### [Текстовый блок]
>>>>

Именно Порошин, математик, рассказал наследнику о Несторе, о разных эпизодах русской истории; о том, как живут русские крестьяне, каковы их обычаи, как они «увеселяются»; никогда он не упускает случая подчеркнуть преимущества русских мастеров. Здесь у Порошина четкая внутренняя установка: он полагает, что ребенку до поры до времени не следует слушать о недостатках своего народа, о них он сам со временем узнает, нужно сперва вложить в душу ребенка «любовь и горячность к народу», тогда и слабости этого народа будут по-другому глядеться – мысль, выдающая, конечно, настоящего педагога.
Сознательно и планомерно воспитывает Семен Андреевич в наследнике престола чувство ответственности перед страной, не устает твердить, что слава государя состоит в том, чтобы «быть в беспрерывных трудах и подвигах в пользе о прославлении любезного отечества». Очевидно, речи Порошина были увлекательными, потому что Павел слушал с большим вниманием и говорил: «Подлинно, братец, вить это правда».
Между наследником и его учителем математики завязываются удивительные отношения – целый роман. Конечно, Павел уже тогда был вспыльчив (и тогда грубил), верил наветам, непрестанным, кстати, ввиду того, что его любовь к Порошину вызывала зависть его маленького «двора». Но мальчик добр. Узнав, что Порошин беден и «со своими доходами ест на олове», горячо его утешает: «Не тужи, голубчик, будешь и на серебре есть» (понимай: когда наследник станет царем).
Вот Павел упрашивает Панина, чтобы для сына кормилицы, которому пять лет, «сделать какое-либо счастье, определить его во флот или какое другое место»; или задумал добыть чин асессора для своего учителя рисования Грекова. Прямо к матери мальчик обратиться не смеет, а потому упрашивает сделать это Строганова. И вот вечером у Екатерины Строганов «по положенному принялся кашлять и вздыхать», императрица спросила, что значат эти вздохи, а Строганов ответил, что у его высочества уже давно к ней просьба. Екатерина засмеялась и спросила, что это за важная просьба, Павел принужден был объяснить, и Греков стал асессором. Эта сцена на редкость точно говорит об атмосфере, которую создала вокруг себя Екатерина, – все очень мягко, очень мило, просьба выполнена в ту же минуту и с улыбкой – только вот сын к матери сам почему-то обратиться не смеет.
Зато потом в покоях Павла устроили великий праздник в честь нового асессора, было торжественно, шумно, весело, жгли фейерверк, знатно надымили, и пахло порохом.
Все теснее становится связь между учителем и учеником. Только Порошину мальчик может признаться, что в покоях матери ему «несносно». Только Порошин видит, как великий князь, которому предстоит трудный экзамен по богословию (торжественный, в присутствии матери!), говорит, «из угла в угол попрыгиваючи»: «Ой, трушу, трушу». Именно в комнату к Порошину прибегает он утром – поцеловаться, пошептаться, поведать «свои таинства».

<<<<

### [Рабочее задание A]
Выпишите из текста о Порошине и Павле фрагмент от слов «Зато потом в» до слов «и пахло порохом.» включительно.
### [Рабочее задание B]
Продолжите текст о Порошине и Павле, начав сразу после его последнего предложения.

### [Записи набора данных]

>>>>

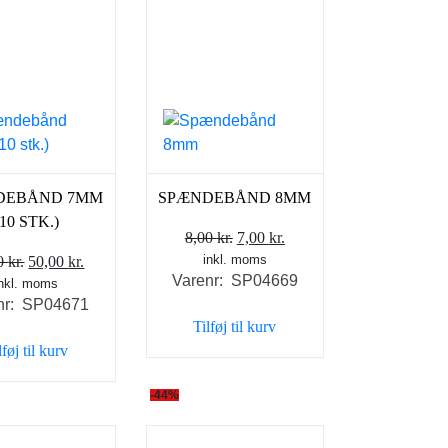
DEBÅND 7MM
SPÆNDEBÅND 8MM
(10 STK.)
Den
Den
8,00
kr.
7,00
kr.
Den
Den
inkl. moms
oprindelige
aktuelle
00
kr.
50,00
kr.
Varenr: SP04669
inkl. moms
oprindelige
aktuelle
pris
pris
nr: SP04671
pris
pris
var:
er:
Tilføj til kurv
var:
er:
8,00 kr..
7,00 kr..
lføj til kurv
80,00 kr..
50,00 kr..
-44%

<<<<

### [Поле ответа A]
Зато потом в покоях Павла устроили великий праздник в честь нового асессора, было торжественно, шумно, весело, жгли фейерверк, знатно надымили, и пахло порохом.

### [Поле ответа B]
У них было общее дело – математика, которую преподавал Порошин. Однажды Павел спросил его, «кто самый большой математик», и Порошин назвал Эйлера. «А я знаю еще кого-то, отгадай, – сказал Павел и сам ответил: – Есть некто Семен Андреевич Порошин да ученик его Павел Романов, разве это не математики?»
Откровенность за откровенность: Порошин читал Павлу свой дневник, и «где приятные места ему приходили, тут изволил попрыгивать и петь весело, а где не по нас, тут мы нахмуривались и пели голосом заунывным».
Случалось им ссориться, и серьезно. Вот Павел, который, как видно, наслушался чьих-то злых наветов, дуется и не разговаривает. Не разговаривает и Порошин.
Павла хватает ненадолго, на следующий день, пишет Порошин, он «старался заигрывать со мной и изволил приласкиваться». Но Порошин, обидевшись той легкости, с какой его друг поверил наветам, «не входил ни в какие шутки».
Павел стал томиться, все время «забегать изволил», чтобы примириться, – Порошин оставался тверд. Дела шли своим чередом, занятия, уроки – а они все еще не разговаривали друг с другом. Наконец посреди каких-то занятий Павел не выдержал:
– Долго ли нам так жить? – спросил он. – Пора помириться.
На что Порошин сухо ответил, что обида его велика.
А наутро мальчик сам прибежал в его комнату, бросился ему на шею и, целуя, говорил: «Прости меня, голубчик, я перед тобой виноват; вперед уж никогда сердиться не будем, вот тебе моя рука». «Я расцеловал руку Его Высочества, – пишет Порошин, – и по некоторых разъяснений постановивши твердый мир, пошел за ним чай пить».
Порошин недаром держал себя так твердо в этой истории – злоба придворных пылала вокруг и грозила им бедою. Зависть была столь велика, что Семен Андреевич просил своего ученика не проявлять своей к нему любви так явно.
Мы сейчас в последний раз увидим их вдвоем. По Невскому мчат санки, я представляю их по описанию одного из мемуаристов: «Это маленькие санки на двоих, третий на запятках. И они так уютны, что кажутся очень малы, и столь легки, впору для одного бегуна. По светло-зеленой краске покрыты лаком и по приличным местам выложены бронзой. Выбивка, подушки и на медведях покрывало из лучшего разноцветного рытого трипа». Санки цесаревича, конечно, убраны еще богаче – вместо трипа, надо думать, бархат, вместо медведя – соболя или черно-бурые лисы, – сидит в них счастливый мальчик, вырвавшийся на свободу, Порошин стоит на ЗАПЯТКАХ.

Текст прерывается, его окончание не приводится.